Work environmentEindhoven University of Technology (TU/e,
https://www.tue.nl/en/) is one of Europe's top technological universities, situated at the heart of a most innovative high-tech region. Thanks to a wealth of collaborations with industry and academic institutes, TU/e's research is known for its real-world impact and has worldwide a leading position in effective academic - industrial cooperation. TU/e has around 3,000 employees and 2,300 PhD students (half of which international, representing about 70 nationalities).

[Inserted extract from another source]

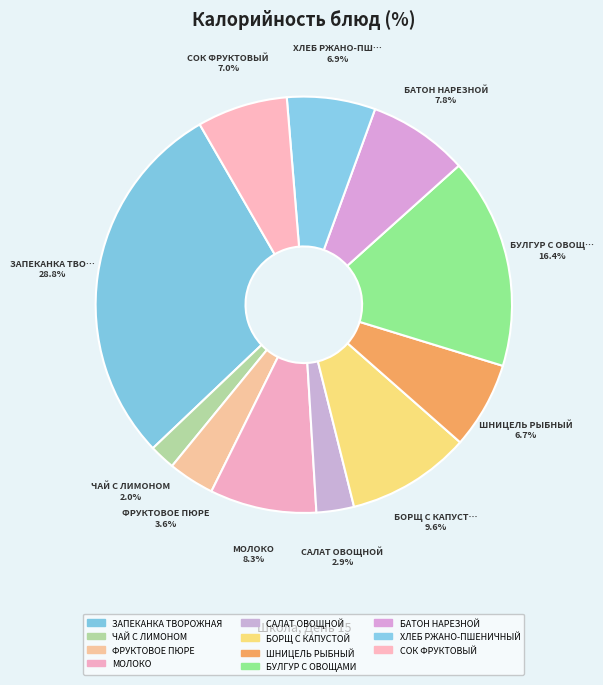

Count the number of slices in the pie.

11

The candidate will work in the Signal Processing Group (SPS) at the Department of Electrical Engineering (
https://www.tue.nl/en/research/research-groups/signal-processing-systems/lighting-and-iot-lab/) in a project with international academic and industrial cooperations. Within the EE department, research and education is done in domains of Telecommunication, Care and Cure, and Smart Energy systems. The SPS group has a strong track record not only in signal processing for digital communication, but also for medical applications, automotive and for intelligent IoT systems. The impact of the work of the group is evident from a very close cooperation with industrial partners and research institutes and from international recognition and awards of the team.
TopicThe project contributes to the EU grand societal challenge to increase the intelligent processing capabilities at the edge cloud. We address Artificial Intelligence in indoor spaces (e.g. in smart offices or healthy buildings) where the sensor configuration widely differs from building to building and even from room to room. Hence, their observations on the underlying processes are also different. Nonetheless, there is a need for a reliable deployment in a way that the system already works well immediately after being switched on. That is, the AI algorithms need to be robust to variations in the configuration and use of sensors. Moreover, in some cases there is the option of obtaining feedback from the user making topics such as semi-supervised online learning of interest.
Project descriptionThe European HORIZON-project EdgeAI targets intelligent processing solutions at the edge. The 48 partners will develop new electronic components and systems, processing architectures, connectivity, software, algorithms, and middleware through the combination of microelectronics, AI, embedded systems, and edge computing.
The TU/e research activity specifically addresses AI and statistical signal processing algorithms of AI in Smart and Healthy Buildings with sensors. Challenges are:
- Distributed AI plus federated learning: How to use AI in a distributed-sensing low-bandwidth network?
- Transfer learning: How to expand a sensor network without having to retrain the models?
- Robustness: How to handle sensors that are temporarily off line?
- Online learning: How to handle feedback from users on made predictions?
- (Semi) supervised learning for time series: How to improve performance through unsupervised learning?
EDGE AI Solutions should work under constraints in system design, such as cost-optimized coverage, power consumption and signalling complexity. According to earlier TU/e SPS work, some approaches from statistical signal processing are promising. An example of an approach can be the integration of neural networks into Hidden Markov Modesl. In fact, domain insights for instance from personalized Human Centric Lighting can to some extend be modelled as an HMM while NNs may perporm better in situations where the underlying process in not well or not fully known.
TasksThe PhD candidate will explore flexible Edge-AI sensor configurations, the resolution of missing data, and particularly address to what extent federated learning is possible such that sensors systems can learn from labeled data but that has been gathered in situations where the configuration is different.
The PhD candidate will participate in design, analysis, engineering and implementation of a sensing and lighting control system taking into account constraints of devices. Such a systems approach will have to be design is teamwork with other partners. The candidate is expected to
- Actively contribute to this project and meanwhile.
- To Define directions (in collaboration) for scientific breakthroughs in the above challenges.
- To mature these concepts in academic world (in the form of publications) and to transfer these, in the form of working building blocks tested in the EU project and in set-ups co-created with project partner(s).
The PhD candidate will regularly report about his/her work, both orally in progress meetings as well as in writing deliverable reports. He/she should cooperate with the other researchers in the project, amongst others by integrating his/her results in the joint project system demonstrator. He/she should disseminate his/her work, including transfer to project partners and via publications in scientific journals and conferences. The project tasks are done in very close cooperation with Signify and connects to other partners such as NXP. The candidate may work parts of the time at the premises of a project partner.